AR session lifecycle
import RealityKit
import ARKit
@MainActor
public final class ARSessionController: ObservableObject {
public let arView = ARView(frame: .zero)
@Published public var placedCards: [UUID: Entity] = [:]
public func start() {
let config = ARWorldTrackingConfiguration()
config.planeDetection = [.horizontal]
config.environmentTexturing = .automatic
arView.session.run(config)
}
public func placeCard(for project: Project, on plane: ARPlaneAnchor) {
let anchor = AnchorEntity(plane: .horizontal)
let card = makeCardEntity(for: project)
anchor.addChild(card)
arView.scene.addAnchor(anchor)
placedCards[project.id] = card
}
private func makeCardEntity(for project: Project) -> Entity {
// A flat card mesh with the project's image as a texture
let mesh = MeshResource.generatePlane(width: 0.3, height: 0.4, cornerRadius: 0.02)
var material = SimpleMaterial(color: .white, isMetallic: false)
// ... add texture from project image
let entity = ModelEntity(mesh: mesh, materials: [material])
return entity
}
}
ARSessionFeature in TCA wraps this controller. The reducer sends “plane detected” actions; the controller renders.
Module layout
DevPortfolio/
App/
Packages/
DevPortfolioCore/ # models, errors
DevPortfolioML/ # CoreML wrapper, paragraph splitter
DevPortfolioFeatures/ # all TCA reducers
DevPortfolioUI/ # SwiftUI views
DevPortfolioAR/ # ARSessionController + RealityKit scenes
The ML module is isolated so we can swap models (e.g., move to a larger LLM later) without touching features.
ADRs
ADR-001: TCA over MV or MVVM
For an app with 4+ major flows (onboarding, parsing, portfolio, AR) and complex shared state, TCA’s deterministic reducer model pays off. The state tree is the single source of truth; effects are explicit; tests are pure-function assertions.

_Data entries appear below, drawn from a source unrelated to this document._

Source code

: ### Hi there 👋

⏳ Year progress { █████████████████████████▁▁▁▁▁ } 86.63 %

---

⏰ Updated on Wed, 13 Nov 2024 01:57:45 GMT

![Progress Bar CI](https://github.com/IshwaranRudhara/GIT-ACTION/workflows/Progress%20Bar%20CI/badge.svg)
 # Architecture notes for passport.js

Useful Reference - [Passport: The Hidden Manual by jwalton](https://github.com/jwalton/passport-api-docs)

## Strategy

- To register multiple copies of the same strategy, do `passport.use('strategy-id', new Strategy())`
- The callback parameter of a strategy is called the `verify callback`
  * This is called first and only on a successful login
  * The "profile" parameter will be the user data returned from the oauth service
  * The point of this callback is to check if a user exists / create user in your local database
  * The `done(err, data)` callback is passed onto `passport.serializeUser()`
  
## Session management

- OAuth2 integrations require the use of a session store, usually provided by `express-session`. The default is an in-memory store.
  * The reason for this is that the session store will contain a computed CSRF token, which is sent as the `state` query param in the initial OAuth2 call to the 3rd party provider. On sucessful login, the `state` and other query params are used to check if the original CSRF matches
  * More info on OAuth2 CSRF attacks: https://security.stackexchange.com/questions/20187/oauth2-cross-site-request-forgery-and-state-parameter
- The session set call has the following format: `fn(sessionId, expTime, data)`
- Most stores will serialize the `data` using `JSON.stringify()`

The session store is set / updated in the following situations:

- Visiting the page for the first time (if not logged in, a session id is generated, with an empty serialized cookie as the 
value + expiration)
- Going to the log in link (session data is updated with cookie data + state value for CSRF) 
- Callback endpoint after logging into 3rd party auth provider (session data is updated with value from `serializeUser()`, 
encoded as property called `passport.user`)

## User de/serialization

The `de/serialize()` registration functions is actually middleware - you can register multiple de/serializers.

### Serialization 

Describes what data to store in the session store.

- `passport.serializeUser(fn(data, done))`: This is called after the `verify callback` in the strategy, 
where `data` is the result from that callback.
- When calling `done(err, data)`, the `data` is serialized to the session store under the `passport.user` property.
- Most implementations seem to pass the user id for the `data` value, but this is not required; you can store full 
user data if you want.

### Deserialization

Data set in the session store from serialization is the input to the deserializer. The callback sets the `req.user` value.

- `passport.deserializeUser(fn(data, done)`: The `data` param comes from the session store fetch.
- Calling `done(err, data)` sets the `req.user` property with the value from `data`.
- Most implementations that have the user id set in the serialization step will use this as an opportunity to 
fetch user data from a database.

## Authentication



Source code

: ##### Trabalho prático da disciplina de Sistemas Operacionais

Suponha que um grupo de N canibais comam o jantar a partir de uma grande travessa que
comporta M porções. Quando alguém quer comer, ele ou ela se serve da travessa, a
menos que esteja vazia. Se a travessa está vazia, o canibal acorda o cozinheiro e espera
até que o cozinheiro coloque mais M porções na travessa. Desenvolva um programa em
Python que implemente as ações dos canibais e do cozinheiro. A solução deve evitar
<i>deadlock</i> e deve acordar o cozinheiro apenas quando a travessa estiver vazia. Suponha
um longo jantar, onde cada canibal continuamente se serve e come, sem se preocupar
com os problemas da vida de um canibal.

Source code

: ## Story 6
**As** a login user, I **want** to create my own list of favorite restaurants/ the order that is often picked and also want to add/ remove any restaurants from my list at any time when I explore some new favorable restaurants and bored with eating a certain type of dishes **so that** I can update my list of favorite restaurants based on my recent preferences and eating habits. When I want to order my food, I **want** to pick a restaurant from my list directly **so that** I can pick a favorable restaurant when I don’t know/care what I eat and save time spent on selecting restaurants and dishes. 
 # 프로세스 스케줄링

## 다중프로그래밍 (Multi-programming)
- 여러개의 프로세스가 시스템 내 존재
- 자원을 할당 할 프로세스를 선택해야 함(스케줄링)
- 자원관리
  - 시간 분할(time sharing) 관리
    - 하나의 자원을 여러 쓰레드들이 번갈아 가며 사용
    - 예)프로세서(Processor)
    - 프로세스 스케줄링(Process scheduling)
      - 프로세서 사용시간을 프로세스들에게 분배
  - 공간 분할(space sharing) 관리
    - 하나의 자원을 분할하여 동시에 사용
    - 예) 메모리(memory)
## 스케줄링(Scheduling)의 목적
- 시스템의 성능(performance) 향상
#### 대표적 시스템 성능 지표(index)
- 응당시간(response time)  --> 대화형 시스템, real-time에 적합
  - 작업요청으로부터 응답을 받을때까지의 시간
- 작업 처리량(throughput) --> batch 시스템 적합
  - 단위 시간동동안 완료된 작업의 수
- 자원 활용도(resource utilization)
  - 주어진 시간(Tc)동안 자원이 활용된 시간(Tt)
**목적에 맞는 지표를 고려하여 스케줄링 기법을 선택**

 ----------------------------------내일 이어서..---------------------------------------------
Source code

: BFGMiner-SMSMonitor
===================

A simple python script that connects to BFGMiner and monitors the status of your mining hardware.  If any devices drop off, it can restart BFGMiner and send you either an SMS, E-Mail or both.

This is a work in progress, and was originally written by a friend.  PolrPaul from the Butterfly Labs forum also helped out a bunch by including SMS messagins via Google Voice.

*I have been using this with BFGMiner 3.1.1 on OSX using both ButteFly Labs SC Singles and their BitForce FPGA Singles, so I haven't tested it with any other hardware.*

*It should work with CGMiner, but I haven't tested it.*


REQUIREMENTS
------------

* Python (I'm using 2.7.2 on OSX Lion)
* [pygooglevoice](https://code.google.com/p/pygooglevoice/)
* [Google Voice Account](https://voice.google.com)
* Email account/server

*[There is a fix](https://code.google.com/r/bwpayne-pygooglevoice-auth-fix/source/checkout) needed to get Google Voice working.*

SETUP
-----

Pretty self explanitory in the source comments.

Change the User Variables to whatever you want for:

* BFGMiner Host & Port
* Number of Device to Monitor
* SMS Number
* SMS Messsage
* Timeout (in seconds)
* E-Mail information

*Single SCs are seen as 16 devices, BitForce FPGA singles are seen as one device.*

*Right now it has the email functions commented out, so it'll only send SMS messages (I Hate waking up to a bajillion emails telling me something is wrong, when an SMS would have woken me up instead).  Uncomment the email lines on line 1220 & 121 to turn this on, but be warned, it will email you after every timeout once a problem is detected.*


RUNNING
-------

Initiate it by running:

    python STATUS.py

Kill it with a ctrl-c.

Cost: more boilerplate up front. Benefit: any state bug can be reproduced from a sequence of actions.
ADR-002: On-device ML, no server fallback
User-uploaded resumes are sensitive. Shipping them to a server — even our own — is a worse story than running a slightly less accurate model on-device. Modern iPhones run CoreML text models with imperceptible latency; the accuracy ceiling is high enough for our 80% target.

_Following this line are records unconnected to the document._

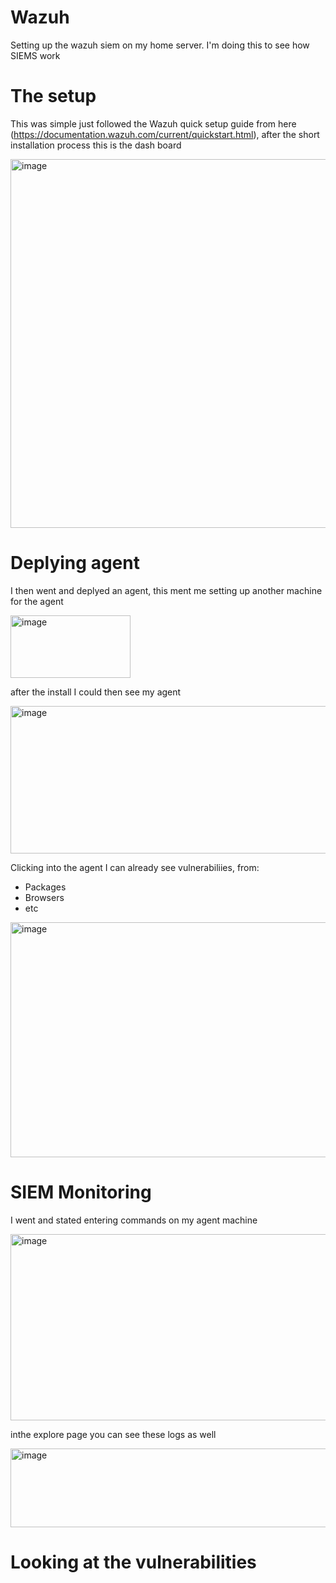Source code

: # Wazuh
Setting up the wazuh siem on my home server. I'm doing this to see how SIEMS work 

# The setup

This was simple just followed the Wazuh quick setup guide from here (https://documentation.wazuh.com/current/quickstart.html), after the short installation process this is the dash board

<img width="1050" height="590" alt="image" src="https://github.com/user-attachments/assets/a9acb5a0-ad5a-472b-b790-e7d089252bb5" />

# Deplying agent

I then went and deplyed an agent, this ment me setting up another machine for the agent

<img width="192" height="100" alt="image" src="https://github.com/user-attachments/assets/cd2bd204-0af3-4b81-8ef0-6a6edc788a57" />

after the install I could then see my agent 

<img width="1040" height="236" alt="image" src="https://github.com/user-attachments/assets/87883aaa-deec-448a-a63c-4bc27afc68db" />

Clicking into the agent I can already see vulnerabiliies, from: 
  - Packages
  - Browsers
  - etc

<img width="1023" height="376" alt="image" src="https://github.com/user-attachments/assets/29c8c4a8-c10c-4701-8853-b3e594d2fad9" />

# SIEM Monitoring 

I went and stated entering commands on my agent machine 

<img width="607" height="298" alt="image" src="https://github.com/user-attachments/assets/ac24a1f5-e7b8-4a2d-b0f5-03032f374e29" />

inthe explore page you can see these logs as well 

<img width="1988" height="126" alt="image" src="https://github.com/user-attachments/assets/aff12bdb-e1c7-4771-9fda-0b28456ef1bd" />

# Looking at the vulnerabilities 
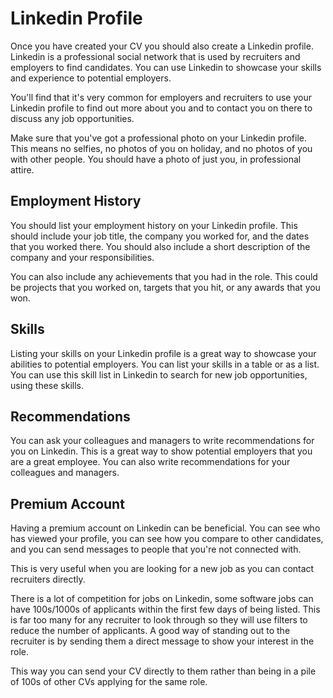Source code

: # Linkedin Profile

Once you have created your CV you should also create a Linkedin profile. Linkedin is a
professional social network that is used by recruiters and employers to find candidates. You can use Linkedin to
showcase your skills and experience to potential employers.

You'll find that it's very common for employers and recruiters to use your Linkedin profile to find out more about you
and to contact you on there to discuss any job opportunities.

Make sure that you've got a professional photo on your Linkedin profile. This means no selfies, no photos of you on
holiday, and no photos of you with other people. You should have a photo of just you, in professional attire.

## Employment History

You should list your employment history on your Linkedin profile. This should include your job title, the company you
worked for, and the dates that you worked there. You should also include a short description of the company and your
responsibilities.

You can also include any achievements that you had in the role. This could be projects that you worked on, targets that
you hit, or any awards that you won.

## Skills

Listing your skills on your Linkedin profile is a great way to showcase your abilities to potential employers. You can
list your skills in a table or as a list. You can use this skill list in Linkedin to search for new job opportunities,
using these skills.

## Recommendations

You can ask your colleagues and managers to write recommendations for you on Linkedin. This is a great way to show
potential employers that you are a great employee. You can also write recommendations for your colleagues and managers.

## Premium Account

Having a premium account on Linkedin can be beneficial. You can see who has viewed your profile, you can see how you
compare to other candidates, and you can send messages to people that you're not connected with.

This is very useful when you are looking for a new job as you can contact recruiters directly.

There is a lot of competition for jobs on Linkedin, some software jobs can have 100s/1000s of applicants within the first
few days of being listed. This is far too many for any recruiter to look through so they will use filters to reduce the
number of applicants. A good way of standing out to the recruiter is by sending them a direct message to show your interest
in the role.

This way you can send your CV directly to them rather than being in a pile of 100s of other CVs applying for the same role.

ADR-003: Create ML, not a third-party training pipeline
Create ML produces .mlmodel files Apple optimizes for Apple Silicon. Training is faster than PyTorch + CoreMLTools for our scale, the developer ergonomics are better, and we get on-device Neural Engine acceleration for free. For an LLM-scale task we’d use PyTorch + CoreMLTools; for paragraph classification, Create ML is the right tool.
ADR-004: ARKit + RealityKit, not SceneKit
RealityKit is the modern path: ECS-based, designed for AR, integrates with ARView cleanly. SceneKit is legacy and missing AR-first features (people occlusion, environment texturing). For new AR work, RealityKit is the default in 2024+.
ADR-005: QR code links, not deep links from email
QR codes are friction-free at meetups. The link can be a universal link (https://yourorg.com/p/{id}) that opens the app if installed or falls back to a web preview. Email-based sharing is slower and less impressive in person.
Threading
- TCA reducers are pure and called on the main queue by the Store.
- Effects (ML inference, file I/O) run on background tasks.
- ARView updates on the main thread; physics + rendering happen on RealityKit’s render thread automatically.